━━━ SOURCE DATA

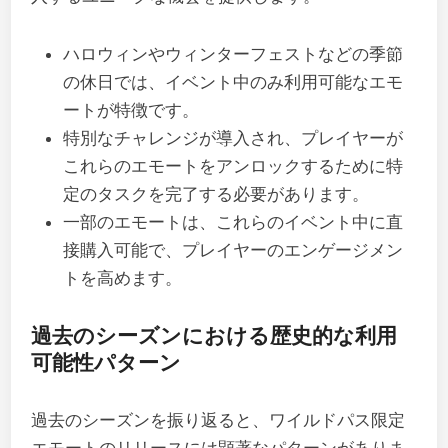
ハロウィンやウィンターフェストなどの季節
の休日では、イベント中のみ利用可能なエモ
ートが特徴です。
特別なチャレンジが導入され、プレイヤーが
これらのエモートをアンロックするために特
定のタスクを完了する必要があります。
一部のエモートは、これらのイベント中に直
接購入可能で、プレイヤーのエンゲージメン
トを高めます。
過去のシーズンにおける歴史的な利用
可能性パターン
過去のシーズンを振り返ると、ワイルドパス限定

━━━━━━

YOUR ASSIGNMENT —
Return every line from the one holding "の休日では、イベント中のみ利用可能なエモ" through the end of the data, exactly as it appears, with both ends kept and nothing else.

RESPONSE TO THIS EXERCISE —
の休日では、イベント中のみ利用可能なエモ
ートが特徴です。
特別なチャレンジが導入され、プレイヤーが
これらのエモートをアンロックするために特
定のタスクを完了する必要があります。
一部のエモートは、これらのイベント中に直
接購入可能で、プレイヤーのエンゲージメン
トを高めます。
過去のシーズンにおける歴史的な利用
可能性パターン
過去のシーズンを振り返ると、ワイルドパス限定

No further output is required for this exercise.